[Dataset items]

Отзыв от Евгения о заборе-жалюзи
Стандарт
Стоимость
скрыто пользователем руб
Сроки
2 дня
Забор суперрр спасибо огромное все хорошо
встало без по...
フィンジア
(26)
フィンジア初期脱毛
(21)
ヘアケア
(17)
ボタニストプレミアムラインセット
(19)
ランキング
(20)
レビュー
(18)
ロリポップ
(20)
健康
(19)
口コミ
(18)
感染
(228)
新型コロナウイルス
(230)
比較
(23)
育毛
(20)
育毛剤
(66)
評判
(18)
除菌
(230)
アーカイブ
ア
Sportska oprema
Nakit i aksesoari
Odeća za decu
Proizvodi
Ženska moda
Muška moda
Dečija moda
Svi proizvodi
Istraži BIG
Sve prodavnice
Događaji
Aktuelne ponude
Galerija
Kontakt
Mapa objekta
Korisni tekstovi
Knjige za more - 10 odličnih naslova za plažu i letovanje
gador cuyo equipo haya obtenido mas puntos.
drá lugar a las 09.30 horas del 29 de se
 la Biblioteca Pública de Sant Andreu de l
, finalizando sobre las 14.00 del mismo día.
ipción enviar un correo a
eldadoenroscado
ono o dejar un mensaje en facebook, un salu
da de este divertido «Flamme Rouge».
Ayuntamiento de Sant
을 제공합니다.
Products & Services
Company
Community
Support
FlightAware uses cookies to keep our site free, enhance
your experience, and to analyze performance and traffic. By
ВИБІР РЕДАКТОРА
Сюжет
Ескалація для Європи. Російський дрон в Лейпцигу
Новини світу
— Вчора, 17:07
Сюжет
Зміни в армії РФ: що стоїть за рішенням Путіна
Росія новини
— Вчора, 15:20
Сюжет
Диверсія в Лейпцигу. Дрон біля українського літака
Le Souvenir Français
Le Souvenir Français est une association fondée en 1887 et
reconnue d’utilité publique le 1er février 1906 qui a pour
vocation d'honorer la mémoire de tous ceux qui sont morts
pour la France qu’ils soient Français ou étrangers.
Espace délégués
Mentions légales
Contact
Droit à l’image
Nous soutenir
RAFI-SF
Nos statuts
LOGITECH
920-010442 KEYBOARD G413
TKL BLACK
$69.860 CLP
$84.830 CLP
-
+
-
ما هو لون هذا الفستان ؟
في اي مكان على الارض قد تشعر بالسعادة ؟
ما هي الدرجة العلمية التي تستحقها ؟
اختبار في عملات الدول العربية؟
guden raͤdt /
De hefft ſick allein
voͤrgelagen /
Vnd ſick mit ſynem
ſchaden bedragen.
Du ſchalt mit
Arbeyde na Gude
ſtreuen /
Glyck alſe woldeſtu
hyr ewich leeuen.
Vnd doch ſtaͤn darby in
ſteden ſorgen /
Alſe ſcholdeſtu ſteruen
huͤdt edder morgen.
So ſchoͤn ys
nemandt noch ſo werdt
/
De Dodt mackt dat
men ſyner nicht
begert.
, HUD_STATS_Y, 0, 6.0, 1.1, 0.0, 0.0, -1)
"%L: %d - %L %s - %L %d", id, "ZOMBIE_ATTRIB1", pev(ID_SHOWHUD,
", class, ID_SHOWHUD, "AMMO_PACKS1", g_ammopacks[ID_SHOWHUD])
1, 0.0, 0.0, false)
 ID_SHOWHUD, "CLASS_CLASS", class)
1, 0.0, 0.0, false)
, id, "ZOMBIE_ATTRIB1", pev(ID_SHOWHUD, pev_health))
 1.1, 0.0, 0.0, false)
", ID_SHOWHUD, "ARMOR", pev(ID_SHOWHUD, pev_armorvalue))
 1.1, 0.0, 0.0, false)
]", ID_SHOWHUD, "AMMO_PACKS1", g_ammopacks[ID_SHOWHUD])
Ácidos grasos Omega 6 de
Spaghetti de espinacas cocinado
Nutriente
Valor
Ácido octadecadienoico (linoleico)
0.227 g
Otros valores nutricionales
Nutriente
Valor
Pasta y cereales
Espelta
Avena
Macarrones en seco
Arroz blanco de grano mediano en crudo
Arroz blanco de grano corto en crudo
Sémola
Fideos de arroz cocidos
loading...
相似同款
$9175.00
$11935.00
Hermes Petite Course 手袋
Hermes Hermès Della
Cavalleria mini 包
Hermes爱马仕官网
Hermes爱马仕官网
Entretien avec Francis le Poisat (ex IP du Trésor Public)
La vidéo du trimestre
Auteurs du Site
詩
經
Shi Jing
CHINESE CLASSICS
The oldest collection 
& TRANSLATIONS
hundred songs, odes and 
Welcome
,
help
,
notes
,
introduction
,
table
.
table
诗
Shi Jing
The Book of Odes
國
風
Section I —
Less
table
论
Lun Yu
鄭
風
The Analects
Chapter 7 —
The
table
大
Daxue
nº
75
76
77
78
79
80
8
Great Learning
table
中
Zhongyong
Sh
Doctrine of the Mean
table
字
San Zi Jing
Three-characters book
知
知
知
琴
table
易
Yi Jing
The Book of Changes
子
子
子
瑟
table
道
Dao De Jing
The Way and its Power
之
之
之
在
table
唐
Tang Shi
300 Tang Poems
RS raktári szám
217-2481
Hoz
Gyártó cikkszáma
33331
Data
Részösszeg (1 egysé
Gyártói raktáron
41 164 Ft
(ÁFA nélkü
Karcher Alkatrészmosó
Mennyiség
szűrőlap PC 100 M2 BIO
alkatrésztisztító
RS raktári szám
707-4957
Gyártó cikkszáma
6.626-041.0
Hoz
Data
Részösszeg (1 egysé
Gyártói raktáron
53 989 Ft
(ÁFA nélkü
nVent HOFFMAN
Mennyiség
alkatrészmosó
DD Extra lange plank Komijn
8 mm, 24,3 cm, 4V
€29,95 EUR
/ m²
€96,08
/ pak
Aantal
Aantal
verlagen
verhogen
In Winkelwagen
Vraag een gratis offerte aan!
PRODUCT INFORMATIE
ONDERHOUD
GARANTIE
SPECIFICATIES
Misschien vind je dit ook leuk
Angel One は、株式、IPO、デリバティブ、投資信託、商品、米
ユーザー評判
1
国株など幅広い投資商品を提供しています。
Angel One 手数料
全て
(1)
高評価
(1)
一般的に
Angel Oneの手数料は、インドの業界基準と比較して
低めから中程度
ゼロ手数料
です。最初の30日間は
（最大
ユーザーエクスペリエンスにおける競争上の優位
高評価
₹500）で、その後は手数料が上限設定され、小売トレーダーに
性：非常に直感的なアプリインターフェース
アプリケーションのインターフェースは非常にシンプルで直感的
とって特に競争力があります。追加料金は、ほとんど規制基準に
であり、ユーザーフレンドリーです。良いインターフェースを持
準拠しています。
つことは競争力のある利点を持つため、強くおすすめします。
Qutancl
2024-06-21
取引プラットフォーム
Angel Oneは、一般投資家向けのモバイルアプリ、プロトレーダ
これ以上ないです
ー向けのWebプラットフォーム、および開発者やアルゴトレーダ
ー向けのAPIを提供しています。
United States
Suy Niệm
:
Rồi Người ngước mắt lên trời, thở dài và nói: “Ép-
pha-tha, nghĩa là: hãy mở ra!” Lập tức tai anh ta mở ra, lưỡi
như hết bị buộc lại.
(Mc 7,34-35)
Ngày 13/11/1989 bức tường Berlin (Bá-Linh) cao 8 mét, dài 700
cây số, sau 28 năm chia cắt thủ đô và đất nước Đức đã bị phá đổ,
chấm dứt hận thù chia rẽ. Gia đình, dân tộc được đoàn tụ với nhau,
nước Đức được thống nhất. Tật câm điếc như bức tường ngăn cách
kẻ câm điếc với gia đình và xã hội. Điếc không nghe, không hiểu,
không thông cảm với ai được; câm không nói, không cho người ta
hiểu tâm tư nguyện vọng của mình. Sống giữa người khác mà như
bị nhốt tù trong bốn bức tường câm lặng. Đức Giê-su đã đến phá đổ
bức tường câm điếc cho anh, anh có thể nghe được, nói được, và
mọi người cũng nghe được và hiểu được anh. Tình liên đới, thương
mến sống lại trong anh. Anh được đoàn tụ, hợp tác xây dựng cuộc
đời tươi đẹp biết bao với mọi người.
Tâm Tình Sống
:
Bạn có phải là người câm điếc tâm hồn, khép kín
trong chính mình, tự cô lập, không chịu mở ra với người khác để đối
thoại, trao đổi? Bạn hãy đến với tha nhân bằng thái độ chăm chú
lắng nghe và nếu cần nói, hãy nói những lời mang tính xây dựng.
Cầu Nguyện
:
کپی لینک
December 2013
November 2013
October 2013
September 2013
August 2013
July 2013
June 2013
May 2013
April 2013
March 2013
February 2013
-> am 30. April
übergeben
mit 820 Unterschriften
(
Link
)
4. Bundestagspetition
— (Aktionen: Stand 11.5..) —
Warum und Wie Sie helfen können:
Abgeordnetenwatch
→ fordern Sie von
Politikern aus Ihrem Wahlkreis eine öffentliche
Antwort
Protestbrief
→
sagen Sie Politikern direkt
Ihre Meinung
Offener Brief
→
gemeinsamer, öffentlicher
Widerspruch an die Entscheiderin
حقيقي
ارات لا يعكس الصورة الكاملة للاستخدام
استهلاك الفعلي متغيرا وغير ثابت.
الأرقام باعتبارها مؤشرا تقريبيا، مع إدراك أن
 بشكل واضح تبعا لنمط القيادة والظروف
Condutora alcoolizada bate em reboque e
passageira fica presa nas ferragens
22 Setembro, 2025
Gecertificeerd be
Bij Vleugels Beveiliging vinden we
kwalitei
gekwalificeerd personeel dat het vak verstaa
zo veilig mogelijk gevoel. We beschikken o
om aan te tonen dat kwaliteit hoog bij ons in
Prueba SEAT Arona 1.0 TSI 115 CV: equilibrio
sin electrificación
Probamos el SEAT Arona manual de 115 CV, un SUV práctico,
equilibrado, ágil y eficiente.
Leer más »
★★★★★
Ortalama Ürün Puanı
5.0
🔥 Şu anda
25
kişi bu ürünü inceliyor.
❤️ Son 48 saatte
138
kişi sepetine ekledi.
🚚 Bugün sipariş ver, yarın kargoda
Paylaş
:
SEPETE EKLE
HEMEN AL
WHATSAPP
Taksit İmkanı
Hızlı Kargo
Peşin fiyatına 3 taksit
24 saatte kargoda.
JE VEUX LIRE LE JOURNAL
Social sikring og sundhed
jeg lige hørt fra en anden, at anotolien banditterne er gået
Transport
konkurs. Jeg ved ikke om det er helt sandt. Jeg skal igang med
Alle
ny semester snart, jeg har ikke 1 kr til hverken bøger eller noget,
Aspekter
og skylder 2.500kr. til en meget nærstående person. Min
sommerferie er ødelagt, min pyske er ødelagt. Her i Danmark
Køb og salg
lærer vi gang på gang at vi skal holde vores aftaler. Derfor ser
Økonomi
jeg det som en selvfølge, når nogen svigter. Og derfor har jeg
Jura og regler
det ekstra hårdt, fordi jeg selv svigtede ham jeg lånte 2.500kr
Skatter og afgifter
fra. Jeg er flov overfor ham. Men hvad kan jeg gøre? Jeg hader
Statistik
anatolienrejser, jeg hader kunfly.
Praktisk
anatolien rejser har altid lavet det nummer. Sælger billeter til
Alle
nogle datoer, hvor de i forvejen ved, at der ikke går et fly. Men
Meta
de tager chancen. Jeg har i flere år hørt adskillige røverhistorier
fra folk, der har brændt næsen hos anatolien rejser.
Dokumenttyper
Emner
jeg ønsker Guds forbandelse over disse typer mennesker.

## [TO DO]
Beginning at the line with "استهلاك الفعلي متغيرا وغير ثابت." and ending at the line with "kişi sepetine ekledi.", reproduce each line of the data above exactly, and add no other lines.

## [TASK SOLUTION]
استهلاك الفعلي متغيرا وغير ثابت.
الأرقام باعتبارها مؤشرا تقريبيا، مع إدراك أن
 بشكل واضح تبعا لنمط القيادة والظروف
Condutora alcoolizada bate em reboque e
passageira fica presa nas ferragens
22 Setembro, 2025
Gecertificeerd be
Bij Vleugels Beveiliging vinden we
kwalitei
gekwalificeerd personeel dat het vak verstaa
zo veilig mogelijk gevoel. We beschikken o
om aan te tonen dat kwaliteit hoog bij ons in
Prueba SEAT Arona 1.0 TSI 115 CV: equilibrio
sin electrificación
Probamos el SEAT Arona manual de 115 CV, un SUV práctico,
equilibrado, ágil y eficiente.
Leer más »
★★★★★
Ortalama Ürün Puanı
5.0
🔥 Şu anda
25
kişi bu ürünü inceliyor.
❤️ Son 48 saatte
138
kişi sepetine ekledi.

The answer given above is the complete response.